# how to register?



## carrera (Oct 8, 2008)

We've been shopping around for a new pup, some are registered some are not. If we were to get one that is not registered what does it take to register them? Has anyone been through the process that could fill me in? 
thanks!


----------



## SinaBChis (Feb 23, 2008)

You can register them through CKC I believe it is after they are 6 months old, by taking a few photos and having someone verify that it is purebred.
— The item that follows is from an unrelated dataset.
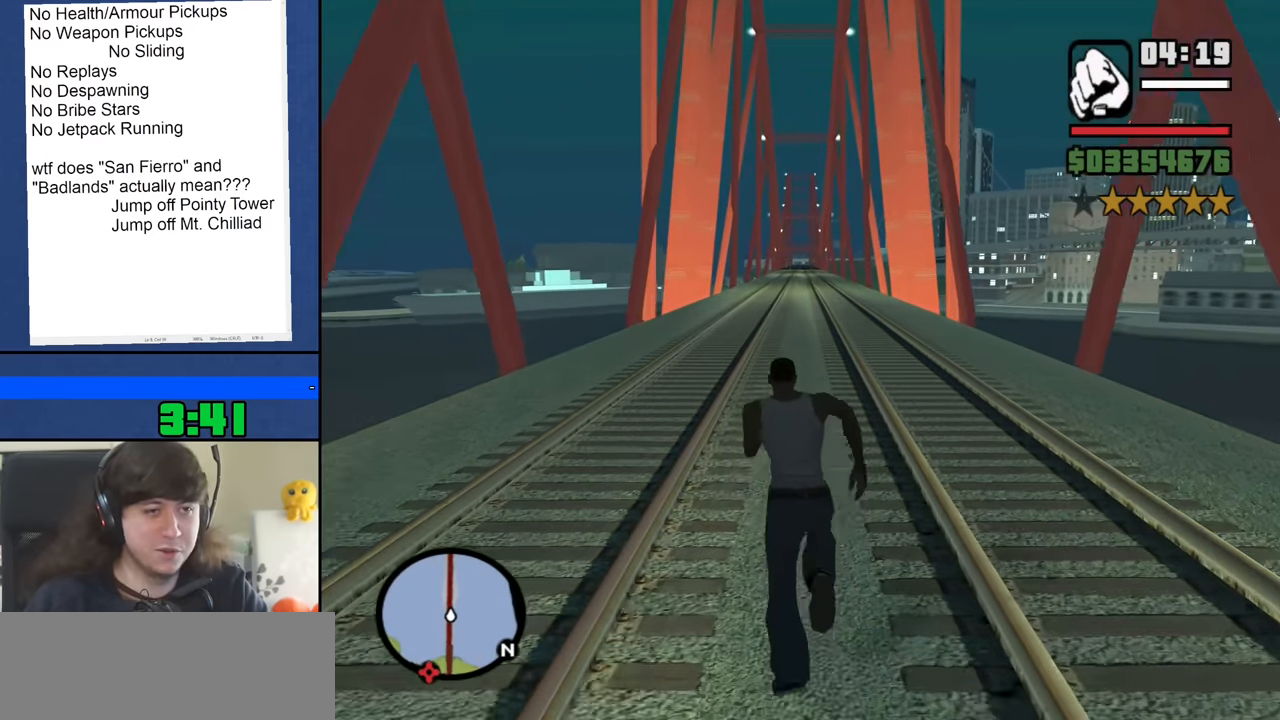
{"keys": ["w"], "mouse": [], "events": [[33, "space", "down"], [133, "space", "up"], [216, "space", "down"], [316, "space", "up"], [416, "space", "down"], [500, "space", "up"]]}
I haven't done this but have heard about it, I'm sure CKC can tell you if you visit their site ckcusa.com


----------



## nadias_mom (Dec 23, 2008)

never done this, kinda interesting though, deff. something to look into.


----------



## jesshan (Sep 15, 2005)

If the parents aren't registered then you can't register the puppies with the KC. It isn't possible to verify that a dog is pure bred just by looking at them. 

I personally wouldnt' be bothered about registering them with CKC or DLR - why waste money (that is unless it is free of course)

The DLR or CKC means that if they look like chihuahuas then they can be registered as chihuahuas but it doesn't mean that they are pure bred - they could be cross bred.


----------



## Brodysmom (Jan 8, 2009)

You don't need papers unless you are going to show or breed. If you aren't planning on showing or breeding, you don't need papers. You may end up paying a lot more for a dog with papers than one without and putting them next to each other - perhaps very little difference in quality. Nobody goes around with their papers when they have their dog, so I don't see why it would matter.

Papers on a dog are like a title on a car. They don't guarantee quality at all. They just guarantee that the parents are the same breed. You could have a 5 legged 30 pound chihuahua and have it be AKC registered. Just like you could have two titled cars next to each other... one in showroom condition and one an old junker. You couldn't tell that by looking at the title!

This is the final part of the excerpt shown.